* ACTIVITY A *
In the short film reviews, why did the reviewer expect Appaloosa to deliver something intriguing?
* ACTIVITY B *
Carry the short film reviews forward from the point where they stop.

Ok, so I won't bother to review the following films in-depth individually if you promise to not rent them.
APPALOOSA
Maybe it was a great book, but not all things that provide for stimulating reads are adapted for the big screen with the same success. I'm thinking a film with Ed Harris, who delivered the only performance I enjoyed in A Beautiful Mind, and Viggo Mortensen, (who if you haven't seen him in Eastern Promises, you are missing out), would capably deliver something intriguing. No such luck! Appaloosa is a virtually action-free Western, centered heavily on a story that is very much, lost in translation.
HOTEL FOR DOGS
Awww, these kids with no resources, no real parents, and apparently no school, turn their love for their pet into a hotel for displaced pups. It's a kid movie. I can't be too hard on it, except to say that kid movies are all about peaks and valleys, highs and lows in the stories. Because apparently being an adult means you can finally understand a tempered storyline without the throws of elation or depression. Hmmm. I think kids are smarter than that, and they don't have to be put to tears to understand sadness or disappointment. Happy ending for kids and dogs alike - whew...what a shock!

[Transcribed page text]
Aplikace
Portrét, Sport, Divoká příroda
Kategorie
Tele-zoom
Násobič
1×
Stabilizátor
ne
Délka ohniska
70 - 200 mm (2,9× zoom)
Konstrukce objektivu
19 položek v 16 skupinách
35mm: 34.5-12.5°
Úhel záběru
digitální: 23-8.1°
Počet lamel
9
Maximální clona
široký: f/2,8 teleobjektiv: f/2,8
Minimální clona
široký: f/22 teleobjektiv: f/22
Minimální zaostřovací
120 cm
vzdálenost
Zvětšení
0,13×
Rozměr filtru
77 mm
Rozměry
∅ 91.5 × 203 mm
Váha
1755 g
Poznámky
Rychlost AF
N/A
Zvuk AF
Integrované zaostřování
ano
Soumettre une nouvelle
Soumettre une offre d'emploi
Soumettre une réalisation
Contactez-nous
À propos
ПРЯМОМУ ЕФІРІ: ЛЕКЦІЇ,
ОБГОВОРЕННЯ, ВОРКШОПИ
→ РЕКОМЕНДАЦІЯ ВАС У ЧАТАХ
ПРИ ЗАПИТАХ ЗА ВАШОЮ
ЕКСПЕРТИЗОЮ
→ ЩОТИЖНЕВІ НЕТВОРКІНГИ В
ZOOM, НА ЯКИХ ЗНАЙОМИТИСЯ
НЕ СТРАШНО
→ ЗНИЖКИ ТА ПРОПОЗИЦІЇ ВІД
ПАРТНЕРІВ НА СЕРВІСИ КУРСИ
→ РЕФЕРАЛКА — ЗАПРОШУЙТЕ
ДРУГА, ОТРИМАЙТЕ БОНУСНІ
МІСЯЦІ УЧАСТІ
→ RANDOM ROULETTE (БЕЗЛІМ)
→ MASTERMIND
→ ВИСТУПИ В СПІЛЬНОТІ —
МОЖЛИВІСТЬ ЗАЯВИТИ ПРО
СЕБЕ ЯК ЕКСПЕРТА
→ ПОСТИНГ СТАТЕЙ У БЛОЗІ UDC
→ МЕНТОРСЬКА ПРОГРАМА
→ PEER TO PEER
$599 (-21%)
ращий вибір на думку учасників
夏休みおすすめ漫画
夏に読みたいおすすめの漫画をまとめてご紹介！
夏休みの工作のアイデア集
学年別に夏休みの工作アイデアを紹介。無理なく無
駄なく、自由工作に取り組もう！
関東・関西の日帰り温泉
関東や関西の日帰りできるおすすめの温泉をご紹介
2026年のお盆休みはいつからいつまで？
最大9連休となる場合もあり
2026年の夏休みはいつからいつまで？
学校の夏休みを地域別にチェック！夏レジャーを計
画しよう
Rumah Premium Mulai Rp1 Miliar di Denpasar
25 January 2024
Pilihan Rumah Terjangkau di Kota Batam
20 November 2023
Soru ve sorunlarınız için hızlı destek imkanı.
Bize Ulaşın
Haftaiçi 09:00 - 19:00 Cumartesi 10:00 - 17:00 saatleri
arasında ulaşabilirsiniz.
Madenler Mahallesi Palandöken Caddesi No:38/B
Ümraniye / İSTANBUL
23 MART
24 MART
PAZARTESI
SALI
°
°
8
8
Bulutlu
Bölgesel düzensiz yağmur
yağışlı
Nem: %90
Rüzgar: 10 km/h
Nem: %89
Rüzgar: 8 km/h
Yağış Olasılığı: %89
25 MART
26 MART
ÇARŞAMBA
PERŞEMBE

--

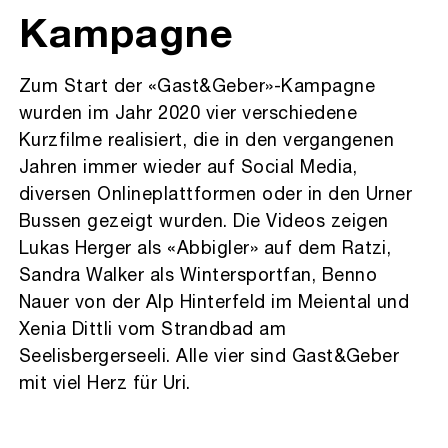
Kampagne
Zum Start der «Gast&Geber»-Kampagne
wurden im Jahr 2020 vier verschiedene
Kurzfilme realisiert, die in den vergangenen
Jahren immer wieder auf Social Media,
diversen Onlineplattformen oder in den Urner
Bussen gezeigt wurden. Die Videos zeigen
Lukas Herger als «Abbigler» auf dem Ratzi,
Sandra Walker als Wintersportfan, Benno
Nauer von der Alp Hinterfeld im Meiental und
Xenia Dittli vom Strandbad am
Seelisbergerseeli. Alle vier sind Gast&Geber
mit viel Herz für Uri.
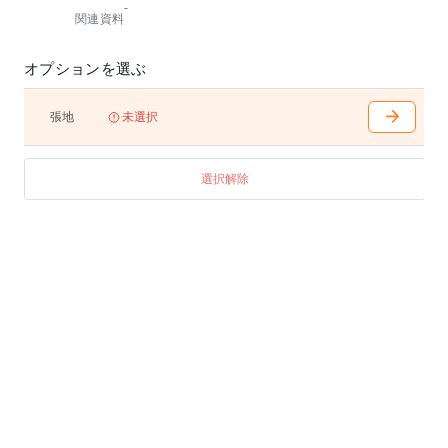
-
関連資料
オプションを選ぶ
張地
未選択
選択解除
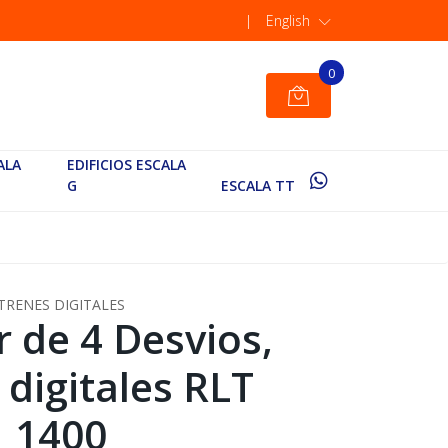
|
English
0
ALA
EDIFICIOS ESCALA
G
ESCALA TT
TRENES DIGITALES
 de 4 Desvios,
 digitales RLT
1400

==

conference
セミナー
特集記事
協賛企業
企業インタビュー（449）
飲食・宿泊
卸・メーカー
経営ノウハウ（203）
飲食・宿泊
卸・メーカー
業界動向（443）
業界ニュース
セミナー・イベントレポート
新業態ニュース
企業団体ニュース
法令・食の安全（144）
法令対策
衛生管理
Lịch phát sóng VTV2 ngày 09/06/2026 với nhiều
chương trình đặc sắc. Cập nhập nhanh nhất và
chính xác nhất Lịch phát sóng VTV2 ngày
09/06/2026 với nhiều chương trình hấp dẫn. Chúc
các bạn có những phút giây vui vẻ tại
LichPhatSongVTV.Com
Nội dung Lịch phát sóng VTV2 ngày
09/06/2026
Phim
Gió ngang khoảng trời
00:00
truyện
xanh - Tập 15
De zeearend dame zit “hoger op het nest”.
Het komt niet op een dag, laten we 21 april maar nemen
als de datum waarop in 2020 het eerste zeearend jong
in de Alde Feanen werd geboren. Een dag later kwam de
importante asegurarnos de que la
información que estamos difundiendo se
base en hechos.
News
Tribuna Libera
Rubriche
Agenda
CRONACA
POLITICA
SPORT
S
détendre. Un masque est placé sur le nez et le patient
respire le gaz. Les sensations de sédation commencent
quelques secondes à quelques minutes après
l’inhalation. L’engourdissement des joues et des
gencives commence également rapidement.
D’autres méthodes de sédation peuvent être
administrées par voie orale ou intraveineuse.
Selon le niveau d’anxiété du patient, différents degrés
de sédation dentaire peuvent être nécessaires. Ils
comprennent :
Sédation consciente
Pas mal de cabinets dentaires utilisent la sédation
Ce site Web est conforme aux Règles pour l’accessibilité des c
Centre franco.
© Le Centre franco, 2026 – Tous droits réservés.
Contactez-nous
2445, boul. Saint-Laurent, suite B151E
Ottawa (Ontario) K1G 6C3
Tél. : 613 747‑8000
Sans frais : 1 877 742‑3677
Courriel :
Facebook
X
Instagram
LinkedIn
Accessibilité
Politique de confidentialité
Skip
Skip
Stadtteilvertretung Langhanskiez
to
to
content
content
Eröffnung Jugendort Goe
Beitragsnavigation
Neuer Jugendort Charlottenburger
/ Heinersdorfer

* TASK RESULT A *
The film starred Ed Harris, who gave the only performance the reviewer enjoyed in A Beautiful Mind. It also starred Viggo Mortensen, whom the reviewer praises for Eastern Promises.

* TASK RESULT B *
LAKEVIEW TERRANCE
Snooze...haven't we come far enough to rise above a neighborhood of one volatile who just happens to be a large African American man pitted against his white Hybrid-driving neighbor. I was largely indifferent to the technical qualities of the film, but the storyline is the same crap we get fed every year: he's the aggressor, he's the guy you thought he was going to be and he's totally tortured. Here's the hero, he's unassuming and everybody, I mean everybody would want to be his friend, and oh yeah, he's just WASPier than you can probably stand. Barf. I'd rather watch Samuel L. Jackson in Snakes on a Plane or Patrick Wilson in Hard Candy, both of which incidentally are far better films.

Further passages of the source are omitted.